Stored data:
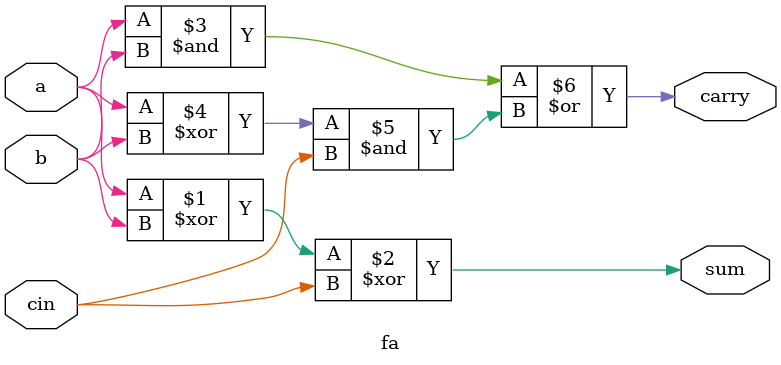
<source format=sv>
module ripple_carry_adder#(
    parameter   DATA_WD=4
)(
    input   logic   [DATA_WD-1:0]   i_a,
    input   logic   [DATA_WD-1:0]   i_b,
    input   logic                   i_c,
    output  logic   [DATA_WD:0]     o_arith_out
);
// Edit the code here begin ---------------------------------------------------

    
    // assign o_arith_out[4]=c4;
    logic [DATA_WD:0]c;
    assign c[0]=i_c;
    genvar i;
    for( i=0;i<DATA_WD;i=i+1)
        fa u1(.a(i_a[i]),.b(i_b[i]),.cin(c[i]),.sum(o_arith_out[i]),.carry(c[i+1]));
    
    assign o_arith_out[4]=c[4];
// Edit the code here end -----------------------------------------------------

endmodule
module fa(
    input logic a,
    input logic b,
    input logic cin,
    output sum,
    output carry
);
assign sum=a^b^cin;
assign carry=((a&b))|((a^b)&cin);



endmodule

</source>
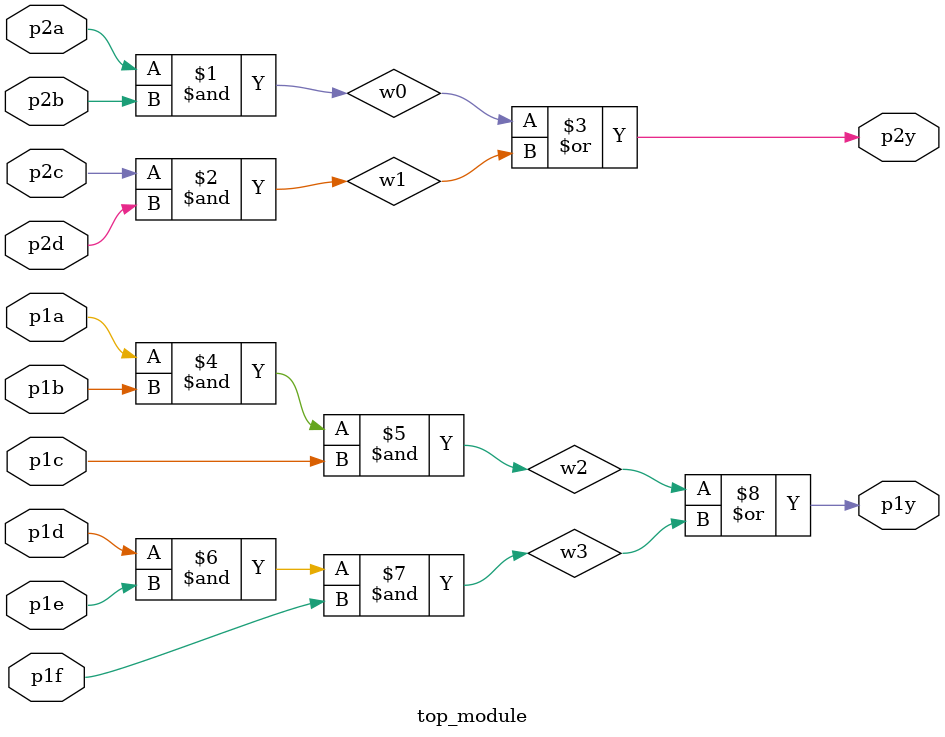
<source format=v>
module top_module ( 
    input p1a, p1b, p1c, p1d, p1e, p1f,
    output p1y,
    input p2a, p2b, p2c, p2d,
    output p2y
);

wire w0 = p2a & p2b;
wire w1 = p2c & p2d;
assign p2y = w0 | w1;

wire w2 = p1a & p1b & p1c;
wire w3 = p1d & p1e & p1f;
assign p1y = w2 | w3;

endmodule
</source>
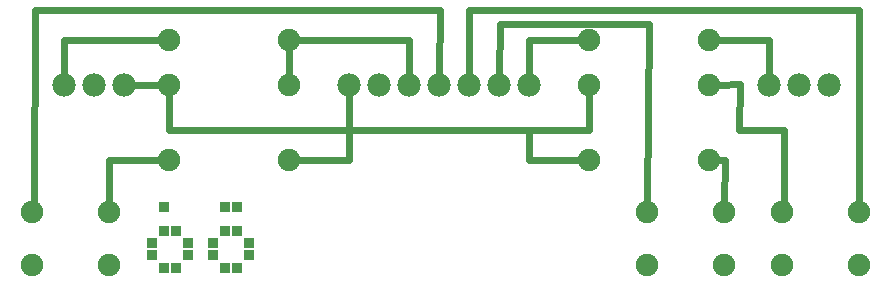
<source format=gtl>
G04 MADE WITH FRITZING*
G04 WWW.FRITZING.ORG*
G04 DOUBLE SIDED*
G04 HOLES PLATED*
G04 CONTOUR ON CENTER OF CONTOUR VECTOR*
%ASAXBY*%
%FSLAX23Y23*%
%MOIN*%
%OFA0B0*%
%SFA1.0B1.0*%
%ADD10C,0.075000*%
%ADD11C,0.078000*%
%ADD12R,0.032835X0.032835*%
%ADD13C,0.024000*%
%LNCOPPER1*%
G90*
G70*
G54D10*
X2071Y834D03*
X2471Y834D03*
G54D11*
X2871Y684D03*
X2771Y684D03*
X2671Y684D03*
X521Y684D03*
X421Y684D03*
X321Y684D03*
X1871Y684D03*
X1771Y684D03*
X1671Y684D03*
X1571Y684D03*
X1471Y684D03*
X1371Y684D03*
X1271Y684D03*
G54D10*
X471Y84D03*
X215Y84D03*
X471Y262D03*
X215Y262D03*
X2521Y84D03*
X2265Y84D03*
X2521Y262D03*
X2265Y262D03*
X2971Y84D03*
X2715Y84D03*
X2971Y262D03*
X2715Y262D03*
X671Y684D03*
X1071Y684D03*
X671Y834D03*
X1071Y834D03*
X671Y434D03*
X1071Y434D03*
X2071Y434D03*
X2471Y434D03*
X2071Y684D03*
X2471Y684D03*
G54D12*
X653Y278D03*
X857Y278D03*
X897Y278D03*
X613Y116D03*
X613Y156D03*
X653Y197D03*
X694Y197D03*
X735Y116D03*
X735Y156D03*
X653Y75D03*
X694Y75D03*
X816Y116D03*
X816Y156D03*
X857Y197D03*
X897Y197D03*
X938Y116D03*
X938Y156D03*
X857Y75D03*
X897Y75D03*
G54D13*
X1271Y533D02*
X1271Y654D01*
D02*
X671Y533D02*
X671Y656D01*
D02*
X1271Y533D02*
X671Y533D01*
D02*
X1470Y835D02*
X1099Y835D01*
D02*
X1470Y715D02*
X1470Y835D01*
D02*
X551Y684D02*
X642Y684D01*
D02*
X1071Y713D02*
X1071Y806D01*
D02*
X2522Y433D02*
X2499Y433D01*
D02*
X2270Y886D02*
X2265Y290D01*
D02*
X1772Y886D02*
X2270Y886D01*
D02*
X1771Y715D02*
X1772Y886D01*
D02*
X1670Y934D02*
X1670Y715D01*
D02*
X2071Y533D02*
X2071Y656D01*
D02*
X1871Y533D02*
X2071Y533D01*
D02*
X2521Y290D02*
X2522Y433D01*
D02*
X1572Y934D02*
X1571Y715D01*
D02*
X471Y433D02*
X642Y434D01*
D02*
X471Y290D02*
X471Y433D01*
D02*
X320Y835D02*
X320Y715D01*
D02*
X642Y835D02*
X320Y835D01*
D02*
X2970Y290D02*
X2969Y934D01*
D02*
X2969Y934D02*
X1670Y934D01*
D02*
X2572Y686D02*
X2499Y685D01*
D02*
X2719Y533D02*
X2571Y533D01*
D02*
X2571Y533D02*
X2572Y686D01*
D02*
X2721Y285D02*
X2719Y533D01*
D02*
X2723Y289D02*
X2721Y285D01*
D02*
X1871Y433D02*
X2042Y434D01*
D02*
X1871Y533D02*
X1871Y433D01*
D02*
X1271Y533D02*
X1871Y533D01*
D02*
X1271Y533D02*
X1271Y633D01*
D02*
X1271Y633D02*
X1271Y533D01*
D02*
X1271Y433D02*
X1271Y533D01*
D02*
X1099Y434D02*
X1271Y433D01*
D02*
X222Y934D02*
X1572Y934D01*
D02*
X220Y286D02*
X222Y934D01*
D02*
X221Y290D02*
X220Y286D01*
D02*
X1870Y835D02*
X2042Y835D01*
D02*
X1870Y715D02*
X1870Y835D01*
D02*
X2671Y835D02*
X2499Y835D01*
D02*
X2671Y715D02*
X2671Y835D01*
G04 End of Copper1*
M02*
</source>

▸ WHAT IS EXPECTED: Show the lines in the entries above that include the string "logic".

▸ SOLUTION TO THIS TASK:
    input   logic   [DATA_WD-1:0]   i_a,
    input   logic   [DATA_WD-1:0]   i_b,
    input   logic                   i_c,
    output  logic   [DATA_WD:0]     o_arith_out
    logic [DATA_WD:0]c;
    input logic a,
    input logic b,
    input logic cin,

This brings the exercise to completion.